Telephone scamming goes on everywhere, I imagine, but somehow the Academy of Telephony and Thimblerigging (AT&T, by coincidence) has pinpointed our community for extra effort.
We are supposed to be intimidated by a voice coming over this newfangled talk box, or senile enough to be convinced that we all have grandchildren unjustly jailed in Mexico. Some of us are, unfortunately, and are taken for varying sums of money despite weekly warnings in our community newspaper. Others succumb to threats that their electrical service will be cut off unless they pay ransom immediately.
For this latter scheme to work, the voice must be authoritative, and fluent enough in the language to sound like a representative of a major utility company. That’s one side of the industry, and it has no redeeming features.
The other branch, while even more annoying, does serve a social function. It provides entrée to the job market for recent arrivals. Almost all the calls I get, and at times there can be two or three in a day, are from people to whom the language is obviously of only recent acquaintance.
That creates an extremely frustrating situation: you can’t insult the operatives who call you. I’ve tried. I’ve used every obscenity I know, suggesting feats of physical insertion I know to be realistically impracticable -- but they don’t understand. They plow ahead with the sales story, not realizing that they’ve been told off in terms a native recipient would respond to with, if within reach, a poke in the speaker’s eye.

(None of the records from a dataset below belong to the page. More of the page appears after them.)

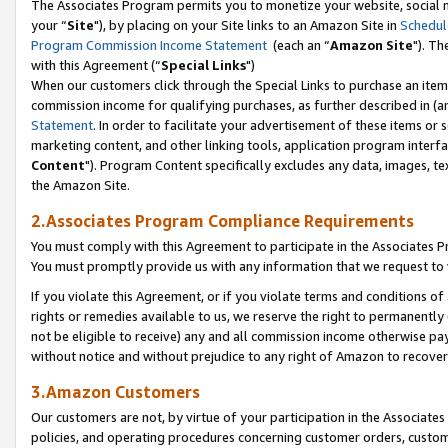
The Associates Program permits you to monetize your website, social m
your “
Site
"), by placing on your Site links to an Amazon Site in
Schedul
Program Commission Income Statement
(each an “
Amazon Site
"). Th
with this Agreement (“
Special Links
")
When our customers click through the Special Links to purchase an item 
commission income for qualifying purchases, as further described in (and
Statement
. In order to facilitate your advertisement of these items or 
marketing content, and other linking tools, application program interf
Content
"). Program Content specifically excludes any data, images, tex
the Amazon Site.
2.Associates Program Compliance Requirements
You must comply with this Agreement to participate in the Associates
You must promptly provide us with any information that we request to 
If you violate this Agreement, or if you violate terms and conditions 
rights or remedies available to us, we reserve the right to permanently
not be eligible to receive) any and all commission income otherwise pay
without notice and without prejudice to any right of Amazon to recove
3.Amazon Customers
Our customers are not, by virtue of your participation in the Associates
policies, and operating procedures concerning customer orders, custome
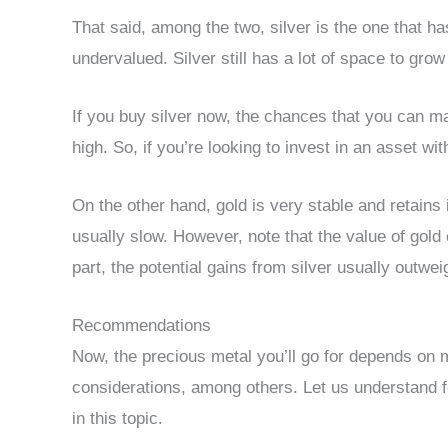
That said, among the two, silver is the one that ha
undervalued. Silver still has a lot of space to grow
If you buy silver now, the chances that you can mak
high. So, if you’re looking to invest in an asset wit
On the other hand, gold is very stable and retains 
usually slow. However, note that the value of gold 
part, the potential gains from silver usually outwe
Recommendations
Now, the precious metal you’ll go for depends on 
considerations, among others. Let us understand f
in this topic.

What use, then, are the carefully hoarded obscenities you so seldom get to use if not to tell off a telephone scammer? Yet what should be the satisfaction of letting loose to verbally demolish an adversary becomes in this case a futile gesture. You have brought up your most devastating linguistic artillery but the target, armored with unknowingness, doesn’t feel a thing. New arrivals should be required to take classes in Obscenities, especially if they’re going into telephone work.